Agência de Interoperabilidade de soluções digitais – Hiveplace - BB Tecnologia e Serviços (BBTS)
A BBTS juntamente com a empresa Skill Tecnologia (empresa privada de tecnologia) criaram a primeira agência de INTEROPERABILIDADE de soluções digitais, o Hiveplace. Aproveitando a velocidade e capacidade de inovação do setor privado, composto com a robustez, compliance e busca do interesse difuso do setor público, proporcionou o desenvolvimento de uma solução de alta tecnologia com capacidade de impacto social, gerando assim, valor à sociedade.
O Hiveplace exemplifica como uma empresa estatal pode inovar para atender a demandas críticas de políticas públicas. A necessidade de comprovar a vida de beneficiários, como aposentados e pensionistas, é uma questão central para a gestão de recursos públicos e privados, impactando diretamente a efetividade de programas sociais e previdenciários.
DETALHAMENTO
Quanto às etapas de implementação, relaciona-se a seguir:
- HIVELabs: apresentação do HIVELabs; pauta no Comitê de Gestão do Hiveplace, aluguel e estruturação do espaço físico do HIVELabs.

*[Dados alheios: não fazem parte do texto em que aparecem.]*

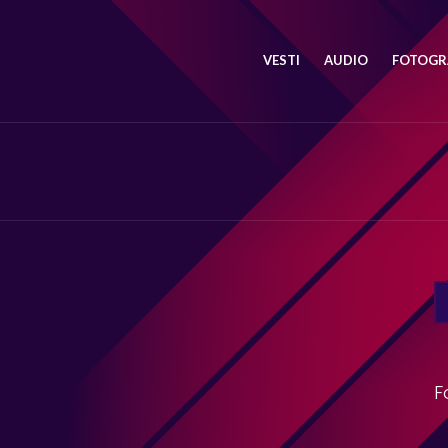
VESTI
AUDIO
FOTOGRA
SE
FO
F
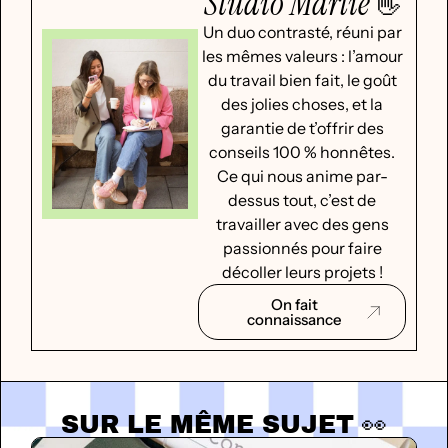
Studio Marlie
👋
Un duo contrasté, réuni par
les mêmes valeurs : l’amour
du travail bien fait, le goût
des jolies choses, et la
garantie de t’offrir des
conseils 100 % honnêtes.
Ce qui nous anime par-
dessus tout, c’est de
travailler avec des gens
passionnés pour faire
décoller leurs projets !
On fait
connaissance
SUR LE MÊME SUJET 👀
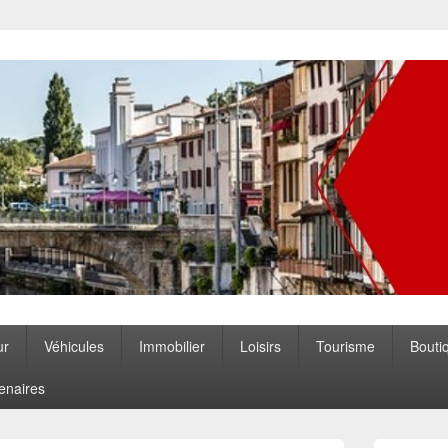
ccitanie
ur
Véhicules
Immobilier
Loisirs
Tourisme
Bouti
enaires
Zone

- HIVEPlace PoC: recebimento de demandas e/ou proposições de novos produtos e/ou novos serviços (Clientes, Fornecedores); alinhamentos negociais sobre a viabilidade da realização de prova de conceito; definição dos objetivos da PoC a ser realizada; evidenciação e resultado.
A estruturação do HIVELabs em conjunto com o novo modelo de Provas de conceito (HIVEPlace PoC) busca tornar a experimentação de novos produtos e soluções algo realmente eficaz e que resolva de maneira efetiva dores dos nossos clientes atuais gerando valor e eficiência para o processo.

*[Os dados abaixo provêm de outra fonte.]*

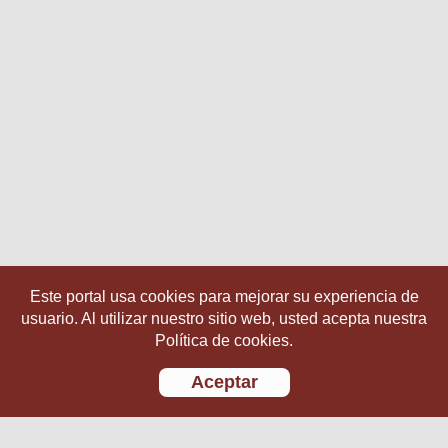
Este portal usa cookies para mejorar su experiencia de
usuario. Al utilizar nuestro sitio web, usted acepta nuestra
Política de cookies.
Aceptar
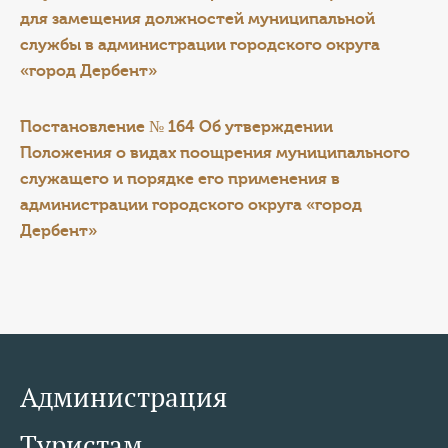
для замещения должностей муниципальной
службы в администрации городского округа
«город Дербент»
Постановление № 164 Об утверждении
Положения о видах поощрения муниципального
служащего и порядке его применения в
администрации городского округа «город
Дербент»
Администрация
Туристам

RESULTADOS E IMPACTOS ALCANÇADOS
A criação do HIVELabs é uma ação inédita do HIVEPlace, uma vez que buscará apartar a inovação e a experimentação da operação efetiva do produto HIVEPlace. Tornando o processo de desenho de novos produtos e modelos de negócio mais célere, efetivo e assertivo.
Ademais, o espaço tem como objetivo proporcionar aos parceiros e aos clientes um local onde possam trocar experiências, dores e caminhos para um alcance, em curto prazo, da melhor forma de solucionar problemas do dia a dia real.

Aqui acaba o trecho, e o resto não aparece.